Л. с досадой говорил о нем. Очень за Савинкова. Просил его познакомить с ним.

Московское Сов., по-видимому, скрипит и трещит. Все полно глупыми слухами, как дымом... которого, однако, нет без огня. Факт тот, что Корнилов торжественно явился в Москву, не встреченный Керенским и даже, будто бы, вопреки категорическому приказу Керенского не являться, — торжественным картежом проследовал к Иверской, и толпы народа кричали «ура». Затем он выступал на Совещании. Тоже овация. А кучке, демонстративно молчащей, кричали: «изменники! гады!»

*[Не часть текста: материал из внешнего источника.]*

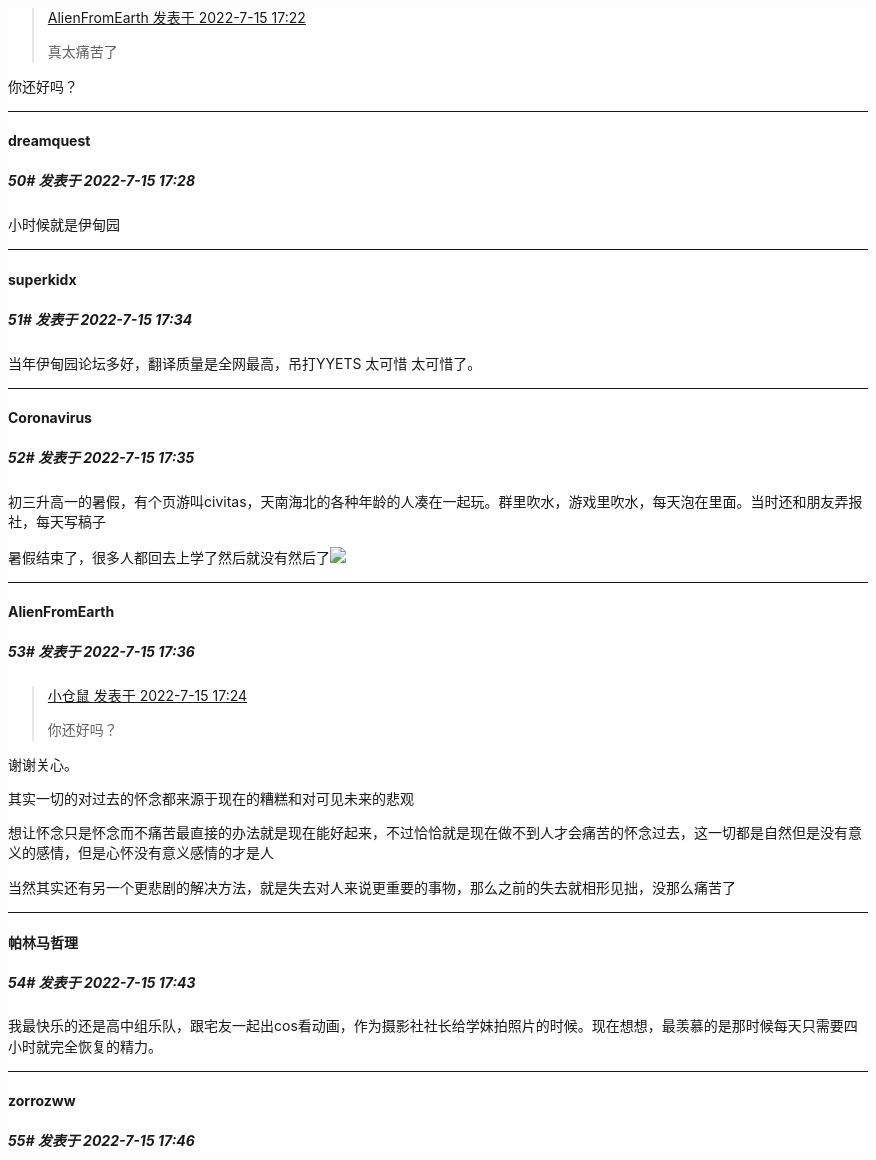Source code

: <blockquote><a href="httphttps://bbs.saraba1st.com/2b/forum.php?mod=redirect&amp;goto=findpost&amp;pid=56659658&amp;ptid=2081233" target="_blank">AlienFromEarth 发表于 2022-7-15 17:22</a>

真太痛苦了</blockquote>
你还好吗？

*****

####  dreamquest  
##### 50#       发表于 2022-7-15 17:28

小时候就是伊甸园

*****

####  superkidx  
##### 51#       发表于 2022-7-15 17:34

当年伊甸园论坛多好，翻译质量是全网最高，吊打YYETS 太可惜 太可惜了。

*****

####  Coronavirus  
##### 52#       发表于 2022-7-15 17:35

初三升高一的暑假，有个页游叫civitas，天南海北的各种年龄的人凑在一起玩。群里吹水，游戏里吹水，每天泡在里面。当时还和朋友弄报社，每天写稿子

暑假结束了，很多人都回去上学了然后就没有然后了<img src="https://static.saraba1st.com/image/smiley/face2017/236.png" referrerpolicy="no-referrer">

*****

####  AlienFromEarth  
##### 53#       发表于 2022-7-15 17:36

<blockquote><a href="httphttps://bbs.saraba1st.com/2b/forum.php?mod=redirect&amp;goto=findpost&amp;pid=56659695&amp;ptid=2081233" target="_blank">小仓鼠 发表于 2022-7-15 17:24</a>

你还好吗？</blockquote>
谢谢关心。

其实一切的对过去的怀念都来源于现在的糟糕和对可见未来的悲观

想让怀念只是怀念而不痛苦最直接的办法就是现在能好起来，不过恰恰就是现在做不到人才会痛苦的怀念过去，这一切都是自然但是没有意义的感情，但是心怀没有意义感情的才是人

当然其实还有另一个更悲剧的解决方法，就是失去对人来说更重要的事物，那么之前的失去就相形见拙，没那么痛苦了

*****

####  帕林马哲理  
##### 54#       发表于 2022-7-15 17:43

我最快乐的还是高中组乐队，跟宅友一起出cos看动画，作为摄影社社长给学妹拍照片的时候。现在想想，最羡慕的是那时候每天只需要四小时就完全恢复的精力。

*****

####  zorrozww  
##### 55#       发表于 2022-7-15 17:46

Впрочем, тут же и Керенскому сделали овацию.

Керенский — вагон, сошедший с рельс. Вихляется, качается, болезненно, и без красоты малейшей. Он близок к концу, и самое горькое, если конец будет без достоинства.

Я его любила прежним (и не отрекаюсь), я понимаю его трудное положение, я помню, как он в первые дни свободы «клялся» перед Советами быть всегда с «демократией», как он одним взмахом пера «навсегда» уничтожил смертную казнь... Его стали носить на руках. И теперь у него, вероятно, двойной ужас, и праведный и неправедный, когда он читает ядовитенькие стишки в поднимающей голову «Правде»:

Плачет, смеется,

В любви клянется,

Но кто поверит

Тот ошибется...

Праведный ужас: ведь если соединиться с Корниловым и Савинковым, ведь это измена «клятвам Совету», и опять «смертная казнь», — «измена моей весне». Я клялся быть с демократией, «умереть без нее» — и должен действовать без нее, даже как бы против нее. В этом ужасе есть внутренний трагизм, хотя при большей глубине ума и души — он не последний. Т.е. это драма, а не трагедия.